Assigned task >> How many lines of the material contain the string "obchodním", matching case exactly? Reply with the number alone.

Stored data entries
● ● ● ●

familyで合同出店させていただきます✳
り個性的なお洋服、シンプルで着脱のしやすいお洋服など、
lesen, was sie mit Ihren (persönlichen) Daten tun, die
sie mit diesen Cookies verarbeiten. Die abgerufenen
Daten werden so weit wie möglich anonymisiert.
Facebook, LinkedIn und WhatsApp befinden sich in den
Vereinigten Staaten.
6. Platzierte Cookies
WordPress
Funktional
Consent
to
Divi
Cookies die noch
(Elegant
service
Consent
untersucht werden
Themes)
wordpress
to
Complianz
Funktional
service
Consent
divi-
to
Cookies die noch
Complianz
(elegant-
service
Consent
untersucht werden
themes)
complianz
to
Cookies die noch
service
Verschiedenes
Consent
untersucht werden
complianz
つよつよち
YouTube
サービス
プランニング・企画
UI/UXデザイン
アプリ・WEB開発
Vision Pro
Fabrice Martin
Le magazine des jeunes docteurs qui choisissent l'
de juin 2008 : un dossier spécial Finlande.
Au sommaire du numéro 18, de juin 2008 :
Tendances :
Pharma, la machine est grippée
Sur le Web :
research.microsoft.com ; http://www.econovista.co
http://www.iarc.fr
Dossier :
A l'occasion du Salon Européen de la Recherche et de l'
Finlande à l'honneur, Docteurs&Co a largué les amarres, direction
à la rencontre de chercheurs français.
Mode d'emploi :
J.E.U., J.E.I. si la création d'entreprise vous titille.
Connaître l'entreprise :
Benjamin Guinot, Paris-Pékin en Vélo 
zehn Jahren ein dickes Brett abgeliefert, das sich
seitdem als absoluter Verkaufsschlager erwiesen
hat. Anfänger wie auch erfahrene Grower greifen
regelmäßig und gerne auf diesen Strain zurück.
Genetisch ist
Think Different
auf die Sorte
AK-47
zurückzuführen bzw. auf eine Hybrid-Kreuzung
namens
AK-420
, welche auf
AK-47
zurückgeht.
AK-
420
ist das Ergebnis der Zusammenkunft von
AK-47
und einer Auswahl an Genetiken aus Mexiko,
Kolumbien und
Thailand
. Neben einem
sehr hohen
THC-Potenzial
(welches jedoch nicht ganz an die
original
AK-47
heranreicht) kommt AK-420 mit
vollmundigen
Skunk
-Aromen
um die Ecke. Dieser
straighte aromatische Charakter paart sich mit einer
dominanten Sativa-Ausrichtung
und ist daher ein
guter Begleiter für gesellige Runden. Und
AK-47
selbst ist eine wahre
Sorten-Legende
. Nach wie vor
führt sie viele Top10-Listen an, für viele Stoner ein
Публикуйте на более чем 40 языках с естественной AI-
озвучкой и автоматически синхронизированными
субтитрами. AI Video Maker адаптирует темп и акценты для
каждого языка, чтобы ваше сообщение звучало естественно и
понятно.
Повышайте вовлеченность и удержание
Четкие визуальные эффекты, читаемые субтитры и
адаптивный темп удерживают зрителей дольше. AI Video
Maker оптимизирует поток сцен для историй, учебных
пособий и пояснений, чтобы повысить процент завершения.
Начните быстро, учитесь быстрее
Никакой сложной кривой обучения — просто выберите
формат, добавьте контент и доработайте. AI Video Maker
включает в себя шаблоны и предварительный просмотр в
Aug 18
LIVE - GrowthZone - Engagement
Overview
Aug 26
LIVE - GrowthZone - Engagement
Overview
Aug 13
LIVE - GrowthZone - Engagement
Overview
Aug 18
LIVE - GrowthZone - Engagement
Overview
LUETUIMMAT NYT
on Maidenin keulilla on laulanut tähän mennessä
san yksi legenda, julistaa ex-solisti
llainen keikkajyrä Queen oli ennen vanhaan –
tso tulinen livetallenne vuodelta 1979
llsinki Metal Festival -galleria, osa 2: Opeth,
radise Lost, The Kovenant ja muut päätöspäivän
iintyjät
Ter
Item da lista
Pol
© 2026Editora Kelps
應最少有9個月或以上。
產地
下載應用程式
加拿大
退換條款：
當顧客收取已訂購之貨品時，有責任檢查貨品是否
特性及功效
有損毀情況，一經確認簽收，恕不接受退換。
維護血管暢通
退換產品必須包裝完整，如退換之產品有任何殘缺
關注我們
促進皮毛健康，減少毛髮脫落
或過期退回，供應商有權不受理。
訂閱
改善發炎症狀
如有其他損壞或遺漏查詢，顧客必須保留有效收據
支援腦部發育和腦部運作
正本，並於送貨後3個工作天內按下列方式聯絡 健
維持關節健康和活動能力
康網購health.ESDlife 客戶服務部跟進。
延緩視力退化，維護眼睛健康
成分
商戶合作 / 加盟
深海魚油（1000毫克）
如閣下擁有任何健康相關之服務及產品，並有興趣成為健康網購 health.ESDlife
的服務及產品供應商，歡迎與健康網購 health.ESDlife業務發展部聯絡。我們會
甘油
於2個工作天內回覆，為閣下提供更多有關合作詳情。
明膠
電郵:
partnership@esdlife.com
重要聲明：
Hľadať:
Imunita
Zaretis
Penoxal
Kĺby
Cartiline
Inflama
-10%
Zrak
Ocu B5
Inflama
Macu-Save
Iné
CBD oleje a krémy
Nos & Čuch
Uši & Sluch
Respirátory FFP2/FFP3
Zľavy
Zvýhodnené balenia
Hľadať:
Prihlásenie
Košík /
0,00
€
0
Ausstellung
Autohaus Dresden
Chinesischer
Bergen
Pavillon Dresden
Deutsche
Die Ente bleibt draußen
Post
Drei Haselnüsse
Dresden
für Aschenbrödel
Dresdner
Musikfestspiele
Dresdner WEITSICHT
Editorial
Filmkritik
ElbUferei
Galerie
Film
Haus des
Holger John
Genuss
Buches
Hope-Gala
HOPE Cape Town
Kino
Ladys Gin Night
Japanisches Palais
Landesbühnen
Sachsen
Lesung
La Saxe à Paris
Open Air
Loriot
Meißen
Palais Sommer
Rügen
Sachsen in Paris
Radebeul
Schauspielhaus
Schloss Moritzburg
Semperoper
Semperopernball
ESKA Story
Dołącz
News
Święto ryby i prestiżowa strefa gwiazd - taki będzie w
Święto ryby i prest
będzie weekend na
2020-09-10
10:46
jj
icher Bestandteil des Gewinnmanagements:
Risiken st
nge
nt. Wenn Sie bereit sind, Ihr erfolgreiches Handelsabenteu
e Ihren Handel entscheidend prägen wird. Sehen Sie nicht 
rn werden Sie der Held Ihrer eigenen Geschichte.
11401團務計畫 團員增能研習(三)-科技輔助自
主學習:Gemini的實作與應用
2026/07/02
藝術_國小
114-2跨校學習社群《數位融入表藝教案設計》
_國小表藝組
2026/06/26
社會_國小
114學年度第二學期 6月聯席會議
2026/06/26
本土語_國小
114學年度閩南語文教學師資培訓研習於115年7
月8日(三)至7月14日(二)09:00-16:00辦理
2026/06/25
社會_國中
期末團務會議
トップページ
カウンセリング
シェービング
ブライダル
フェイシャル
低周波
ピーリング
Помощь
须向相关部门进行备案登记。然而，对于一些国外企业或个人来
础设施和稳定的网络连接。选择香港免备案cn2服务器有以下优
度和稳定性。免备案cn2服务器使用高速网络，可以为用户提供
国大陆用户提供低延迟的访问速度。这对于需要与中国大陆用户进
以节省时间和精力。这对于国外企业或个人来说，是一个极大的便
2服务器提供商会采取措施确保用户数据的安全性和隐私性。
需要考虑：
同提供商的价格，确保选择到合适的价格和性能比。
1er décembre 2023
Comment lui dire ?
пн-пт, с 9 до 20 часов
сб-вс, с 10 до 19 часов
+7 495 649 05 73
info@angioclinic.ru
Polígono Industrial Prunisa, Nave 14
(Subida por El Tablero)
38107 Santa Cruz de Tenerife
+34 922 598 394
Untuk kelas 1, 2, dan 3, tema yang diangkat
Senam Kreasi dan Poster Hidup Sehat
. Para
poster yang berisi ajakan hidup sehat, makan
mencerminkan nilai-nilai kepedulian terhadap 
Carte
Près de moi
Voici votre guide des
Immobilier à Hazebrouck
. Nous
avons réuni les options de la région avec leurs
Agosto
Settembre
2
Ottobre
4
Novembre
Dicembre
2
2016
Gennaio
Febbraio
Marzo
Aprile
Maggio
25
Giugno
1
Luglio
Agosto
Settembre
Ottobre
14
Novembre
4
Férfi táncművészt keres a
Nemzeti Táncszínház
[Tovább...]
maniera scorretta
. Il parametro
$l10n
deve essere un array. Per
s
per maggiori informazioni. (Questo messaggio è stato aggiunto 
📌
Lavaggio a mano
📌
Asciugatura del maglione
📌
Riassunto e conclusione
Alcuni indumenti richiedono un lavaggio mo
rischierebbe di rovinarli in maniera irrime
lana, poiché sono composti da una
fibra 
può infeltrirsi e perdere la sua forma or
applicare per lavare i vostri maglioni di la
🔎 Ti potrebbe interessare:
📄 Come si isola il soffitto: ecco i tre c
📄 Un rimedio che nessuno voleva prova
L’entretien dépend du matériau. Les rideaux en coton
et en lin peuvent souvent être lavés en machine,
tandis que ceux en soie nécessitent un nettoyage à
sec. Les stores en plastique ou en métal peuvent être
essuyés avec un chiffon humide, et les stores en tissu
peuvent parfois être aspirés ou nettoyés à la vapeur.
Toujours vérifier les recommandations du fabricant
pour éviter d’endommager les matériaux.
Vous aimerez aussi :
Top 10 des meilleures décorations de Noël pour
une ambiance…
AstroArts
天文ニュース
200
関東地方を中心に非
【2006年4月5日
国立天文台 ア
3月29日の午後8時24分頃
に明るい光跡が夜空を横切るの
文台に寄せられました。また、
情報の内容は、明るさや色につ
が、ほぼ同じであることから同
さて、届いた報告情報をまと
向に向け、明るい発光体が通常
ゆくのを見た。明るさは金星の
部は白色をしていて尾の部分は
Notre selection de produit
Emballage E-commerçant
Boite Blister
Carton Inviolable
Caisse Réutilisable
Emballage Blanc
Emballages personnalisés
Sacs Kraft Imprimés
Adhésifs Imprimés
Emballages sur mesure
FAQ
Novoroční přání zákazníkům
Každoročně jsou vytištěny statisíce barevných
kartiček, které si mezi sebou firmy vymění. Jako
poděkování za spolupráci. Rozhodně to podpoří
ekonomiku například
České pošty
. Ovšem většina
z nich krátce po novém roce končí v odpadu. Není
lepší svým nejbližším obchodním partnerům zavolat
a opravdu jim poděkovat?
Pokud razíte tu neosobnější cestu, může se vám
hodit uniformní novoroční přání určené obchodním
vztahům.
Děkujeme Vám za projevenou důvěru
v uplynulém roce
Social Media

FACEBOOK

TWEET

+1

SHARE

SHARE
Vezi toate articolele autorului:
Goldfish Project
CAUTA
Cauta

● ● ● ●

Solution to this exercise >> 2